慈雨はそっとルツの服に繋がれた拘束具を緩めてやった。ルツが気がついたかどうかは知らない。
「……ばか。なんなの、いきなり……」
「そりゃあ、ボクは慈雨にとっては一生で出会う五万といる男どものうちの一匹かもしんないけどさ? ボクには慈雨、キミしかいない。ボクの命は文字通りキミのものさ。キミでなきゃありえないんだよ。ね、この意味、わかるでしょう? 慈雨」
淡く微笑んでいても、ルツの眼差しは真剣そのもの。
大きな青い瞳。かつて人類が見ていた空の色でさえ、きっとこんなに澄んではいなかったに違いない。雨上がりの空のように温かく、遠い昔に一度見たきりの海のように穏やかな青。思わず飛び込んで、全て委ねたくなる。ぜんぶ奪ってしまいたくなる色だ。

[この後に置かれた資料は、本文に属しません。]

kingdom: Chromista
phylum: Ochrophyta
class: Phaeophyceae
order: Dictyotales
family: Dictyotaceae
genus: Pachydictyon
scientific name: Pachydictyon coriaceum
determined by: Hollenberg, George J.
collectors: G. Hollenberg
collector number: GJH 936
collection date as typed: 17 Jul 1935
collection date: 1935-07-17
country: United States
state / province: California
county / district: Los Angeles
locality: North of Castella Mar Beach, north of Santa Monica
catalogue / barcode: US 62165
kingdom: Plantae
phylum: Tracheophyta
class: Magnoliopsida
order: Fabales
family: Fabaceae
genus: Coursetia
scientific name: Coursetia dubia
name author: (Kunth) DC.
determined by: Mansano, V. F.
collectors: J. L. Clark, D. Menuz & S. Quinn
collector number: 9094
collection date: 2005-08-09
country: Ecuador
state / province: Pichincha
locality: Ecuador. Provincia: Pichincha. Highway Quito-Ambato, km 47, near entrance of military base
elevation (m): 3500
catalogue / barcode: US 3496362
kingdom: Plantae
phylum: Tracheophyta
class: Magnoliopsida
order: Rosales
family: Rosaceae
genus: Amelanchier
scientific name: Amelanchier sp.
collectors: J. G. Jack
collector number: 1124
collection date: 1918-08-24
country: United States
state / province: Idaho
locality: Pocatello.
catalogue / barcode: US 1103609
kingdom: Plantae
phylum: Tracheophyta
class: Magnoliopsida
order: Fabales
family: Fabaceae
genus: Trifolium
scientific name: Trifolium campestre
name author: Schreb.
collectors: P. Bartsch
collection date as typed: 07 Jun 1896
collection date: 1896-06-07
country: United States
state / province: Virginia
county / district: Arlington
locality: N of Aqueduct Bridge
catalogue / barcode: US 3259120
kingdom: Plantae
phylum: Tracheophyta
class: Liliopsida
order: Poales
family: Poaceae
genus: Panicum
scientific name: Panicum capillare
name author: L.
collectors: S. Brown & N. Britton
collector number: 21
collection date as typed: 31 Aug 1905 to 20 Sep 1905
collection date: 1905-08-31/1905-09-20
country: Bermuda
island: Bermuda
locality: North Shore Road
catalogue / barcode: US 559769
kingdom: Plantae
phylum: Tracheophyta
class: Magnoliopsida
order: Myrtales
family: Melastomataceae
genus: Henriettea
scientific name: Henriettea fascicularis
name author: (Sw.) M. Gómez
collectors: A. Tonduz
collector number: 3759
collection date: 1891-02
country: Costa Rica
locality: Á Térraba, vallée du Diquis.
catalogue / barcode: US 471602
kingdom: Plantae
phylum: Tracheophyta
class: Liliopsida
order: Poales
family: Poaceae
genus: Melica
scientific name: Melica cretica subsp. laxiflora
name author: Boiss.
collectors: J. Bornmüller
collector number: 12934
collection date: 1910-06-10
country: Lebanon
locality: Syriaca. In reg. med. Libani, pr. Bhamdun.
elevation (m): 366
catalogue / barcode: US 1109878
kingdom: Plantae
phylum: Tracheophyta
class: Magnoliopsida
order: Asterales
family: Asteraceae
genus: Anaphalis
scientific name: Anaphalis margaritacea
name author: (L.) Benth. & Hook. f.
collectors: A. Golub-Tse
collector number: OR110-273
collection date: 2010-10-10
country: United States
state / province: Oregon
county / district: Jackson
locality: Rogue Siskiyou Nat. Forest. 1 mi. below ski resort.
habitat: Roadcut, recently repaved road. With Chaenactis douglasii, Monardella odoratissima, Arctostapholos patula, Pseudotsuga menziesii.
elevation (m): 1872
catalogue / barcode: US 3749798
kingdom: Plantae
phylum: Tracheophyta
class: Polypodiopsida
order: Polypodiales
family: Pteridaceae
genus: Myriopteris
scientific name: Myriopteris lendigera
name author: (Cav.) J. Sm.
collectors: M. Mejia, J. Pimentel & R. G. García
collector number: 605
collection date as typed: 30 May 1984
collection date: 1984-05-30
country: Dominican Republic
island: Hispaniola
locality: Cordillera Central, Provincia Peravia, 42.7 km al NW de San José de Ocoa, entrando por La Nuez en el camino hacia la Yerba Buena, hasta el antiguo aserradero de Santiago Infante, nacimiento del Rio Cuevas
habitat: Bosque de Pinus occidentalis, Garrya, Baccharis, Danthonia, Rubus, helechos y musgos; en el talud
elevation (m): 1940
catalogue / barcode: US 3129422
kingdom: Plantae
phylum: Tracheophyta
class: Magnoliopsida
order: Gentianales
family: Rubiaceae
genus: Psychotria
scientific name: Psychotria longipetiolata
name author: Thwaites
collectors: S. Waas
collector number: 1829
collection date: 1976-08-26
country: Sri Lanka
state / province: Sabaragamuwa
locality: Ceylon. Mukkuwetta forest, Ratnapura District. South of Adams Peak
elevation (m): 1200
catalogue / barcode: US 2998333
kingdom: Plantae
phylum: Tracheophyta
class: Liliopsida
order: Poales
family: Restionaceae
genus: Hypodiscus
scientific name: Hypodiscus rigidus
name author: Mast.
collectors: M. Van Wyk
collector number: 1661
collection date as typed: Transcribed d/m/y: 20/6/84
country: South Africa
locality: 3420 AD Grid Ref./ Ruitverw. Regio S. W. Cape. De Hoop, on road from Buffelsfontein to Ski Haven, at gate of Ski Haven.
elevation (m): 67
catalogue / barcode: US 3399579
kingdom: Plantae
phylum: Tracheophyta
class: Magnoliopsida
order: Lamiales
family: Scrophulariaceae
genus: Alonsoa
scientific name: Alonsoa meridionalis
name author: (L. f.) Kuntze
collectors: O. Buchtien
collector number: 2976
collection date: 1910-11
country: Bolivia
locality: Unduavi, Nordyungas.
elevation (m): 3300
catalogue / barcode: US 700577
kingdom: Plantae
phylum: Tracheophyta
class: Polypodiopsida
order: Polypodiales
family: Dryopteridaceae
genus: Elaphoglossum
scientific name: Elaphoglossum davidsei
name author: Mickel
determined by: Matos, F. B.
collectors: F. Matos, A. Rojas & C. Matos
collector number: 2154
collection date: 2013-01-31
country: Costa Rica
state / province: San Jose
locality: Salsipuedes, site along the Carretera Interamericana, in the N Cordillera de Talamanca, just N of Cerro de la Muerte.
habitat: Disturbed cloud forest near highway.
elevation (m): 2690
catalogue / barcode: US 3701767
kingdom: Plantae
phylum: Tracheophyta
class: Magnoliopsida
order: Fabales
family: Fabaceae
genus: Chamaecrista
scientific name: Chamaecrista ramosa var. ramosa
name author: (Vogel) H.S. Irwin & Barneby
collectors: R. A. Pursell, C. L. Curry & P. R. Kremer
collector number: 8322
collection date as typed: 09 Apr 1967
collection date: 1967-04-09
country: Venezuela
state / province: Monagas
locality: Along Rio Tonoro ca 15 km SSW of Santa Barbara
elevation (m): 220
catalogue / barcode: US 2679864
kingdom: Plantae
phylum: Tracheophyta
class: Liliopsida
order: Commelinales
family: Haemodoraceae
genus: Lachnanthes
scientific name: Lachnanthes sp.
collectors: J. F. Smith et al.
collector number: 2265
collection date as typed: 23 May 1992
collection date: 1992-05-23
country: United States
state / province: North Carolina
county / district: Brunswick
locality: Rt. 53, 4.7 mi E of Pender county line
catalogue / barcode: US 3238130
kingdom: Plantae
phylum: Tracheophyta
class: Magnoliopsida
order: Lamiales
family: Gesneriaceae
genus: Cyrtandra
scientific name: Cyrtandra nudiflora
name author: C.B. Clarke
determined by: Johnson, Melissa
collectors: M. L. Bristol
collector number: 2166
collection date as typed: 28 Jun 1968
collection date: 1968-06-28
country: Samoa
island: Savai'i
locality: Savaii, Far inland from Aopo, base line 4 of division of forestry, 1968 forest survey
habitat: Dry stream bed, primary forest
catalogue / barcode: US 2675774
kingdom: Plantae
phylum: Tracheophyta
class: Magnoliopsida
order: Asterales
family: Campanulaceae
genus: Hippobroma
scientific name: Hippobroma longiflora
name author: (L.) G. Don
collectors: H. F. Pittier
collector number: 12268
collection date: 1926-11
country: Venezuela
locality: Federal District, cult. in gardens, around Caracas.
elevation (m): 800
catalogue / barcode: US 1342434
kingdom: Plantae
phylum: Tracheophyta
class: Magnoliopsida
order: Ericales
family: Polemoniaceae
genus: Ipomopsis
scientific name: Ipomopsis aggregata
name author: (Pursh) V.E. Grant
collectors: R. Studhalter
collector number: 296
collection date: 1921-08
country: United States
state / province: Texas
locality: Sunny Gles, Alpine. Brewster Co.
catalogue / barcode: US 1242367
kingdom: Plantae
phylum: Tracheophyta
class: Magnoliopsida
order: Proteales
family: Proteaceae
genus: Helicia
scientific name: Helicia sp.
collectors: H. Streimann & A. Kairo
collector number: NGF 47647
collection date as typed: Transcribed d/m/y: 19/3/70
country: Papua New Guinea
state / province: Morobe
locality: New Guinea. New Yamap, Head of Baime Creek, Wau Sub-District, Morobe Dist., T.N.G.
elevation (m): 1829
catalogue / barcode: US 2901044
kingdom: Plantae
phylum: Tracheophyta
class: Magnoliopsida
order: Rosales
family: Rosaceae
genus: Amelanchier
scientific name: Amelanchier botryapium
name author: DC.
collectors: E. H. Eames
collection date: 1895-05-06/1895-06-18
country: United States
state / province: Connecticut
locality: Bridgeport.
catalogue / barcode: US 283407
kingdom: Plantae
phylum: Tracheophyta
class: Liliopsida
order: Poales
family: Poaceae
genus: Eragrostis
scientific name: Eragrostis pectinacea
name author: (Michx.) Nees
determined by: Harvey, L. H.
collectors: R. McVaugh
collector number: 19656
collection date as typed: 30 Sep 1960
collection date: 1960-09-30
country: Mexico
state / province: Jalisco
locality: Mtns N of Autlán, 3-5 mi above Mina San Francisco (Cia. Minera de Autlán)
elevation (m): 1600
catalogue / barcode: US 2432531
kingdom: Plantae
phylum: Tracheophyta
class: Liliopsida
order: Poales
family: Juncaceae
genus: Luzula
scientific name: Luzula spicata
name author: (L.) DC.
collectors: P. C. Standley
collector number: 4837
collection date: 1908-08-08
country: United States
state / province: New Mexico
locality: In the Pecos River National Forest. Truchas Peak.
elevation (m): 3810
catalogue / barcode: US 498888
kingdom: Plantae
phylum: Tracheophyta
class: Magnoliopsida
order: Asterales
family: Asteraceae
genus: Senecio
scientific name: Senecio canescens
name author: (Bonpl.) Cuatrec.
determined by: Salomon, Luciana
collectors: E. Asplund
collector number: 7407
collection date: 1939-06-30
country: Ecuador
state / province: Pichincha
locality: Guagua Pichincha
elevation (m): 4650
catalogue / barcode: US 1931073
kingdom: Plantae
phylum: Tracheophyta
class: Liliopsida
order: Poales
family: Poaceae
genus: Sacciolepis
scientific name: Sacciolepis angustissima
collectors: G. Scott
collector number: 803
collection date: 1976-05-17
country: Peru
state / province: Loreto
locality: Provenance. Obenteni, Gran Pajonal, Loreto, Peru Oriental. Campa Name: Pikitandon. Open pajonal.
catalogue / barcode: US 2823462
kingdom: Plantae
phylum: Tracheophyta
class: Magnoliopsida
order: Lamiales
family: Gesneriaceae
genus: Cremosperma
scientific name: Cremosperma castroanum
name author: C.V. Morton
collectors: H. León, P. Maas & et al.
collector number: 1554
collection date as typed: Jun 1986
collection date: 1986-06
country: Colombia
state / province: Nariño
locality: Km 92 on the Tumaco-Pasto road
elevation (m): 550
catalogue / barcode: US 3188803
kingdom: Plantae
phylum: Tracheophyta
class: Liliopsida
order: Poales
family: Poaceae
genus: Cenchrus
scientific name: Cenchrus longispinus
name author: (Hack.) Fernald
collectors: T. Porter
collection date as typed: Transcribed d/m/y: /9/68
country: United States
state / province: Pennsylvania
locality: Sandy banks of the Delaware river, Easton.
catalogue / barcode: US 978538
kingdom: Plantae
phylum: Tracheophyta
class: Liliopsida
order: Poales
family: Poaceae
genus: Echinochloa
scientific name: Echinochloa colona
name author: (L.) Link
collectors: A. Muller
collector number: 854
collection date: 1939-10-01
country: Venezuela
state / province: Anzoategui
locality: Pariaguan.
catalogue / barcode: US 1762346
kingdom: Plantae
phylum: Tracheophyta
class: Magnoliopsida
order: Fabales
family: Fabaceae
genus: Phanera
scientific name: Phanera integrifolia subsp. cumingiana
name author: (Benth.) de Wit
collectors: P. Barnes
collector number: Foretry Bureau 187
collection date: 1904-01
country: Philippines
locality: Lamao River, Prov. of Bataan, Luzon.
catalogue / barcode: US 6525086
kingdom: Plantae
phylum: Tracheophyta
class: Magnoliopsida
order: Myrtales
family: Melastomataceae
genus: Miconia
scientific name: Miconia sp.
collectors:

――……最悪だ。ルツのくせに、ずるい。結局、わたしはいつだってこの瞳に絆されてしまうんだ。
「っておまえはどこを触っていきゃわぁっ!? ちょっと胸を鷲掴みにしないでよっ! ふぬぅうううぅぅ! なんで縛られた手でそういう動きができるの!」
「愛の・力だよォォッ!」
「とてもきもちわるい!」
「だって慈雨あきらかに食前よりおっぱいのかさが増えてるでしょう? 食後の運動が必要かと思って! いや必要だ、必要にきまってる! ボクに任せてくれたら二キログラムはしっかり減らしてあげるよっ! もちろん胸以外をこう、バッチリね!」
「に、二キロも!? ……って意味のわからない判定をしないでよっ! こらっいい加減離せ、これ以上遅れたらカシムが不審がるだろうがっ」
「ぐ、ぐっ、ぐざり、首の鎖を思い切り引っ張りながら言ばれでもぉ……ッ」
言葉と体でぐいぐい押し合いながら、ふたりは依頼人が待つという互助会屯所へ道を急いだ。昼食で膨れた腹は、こうしたいつものやりとりによって良い具合にこなされたのだった。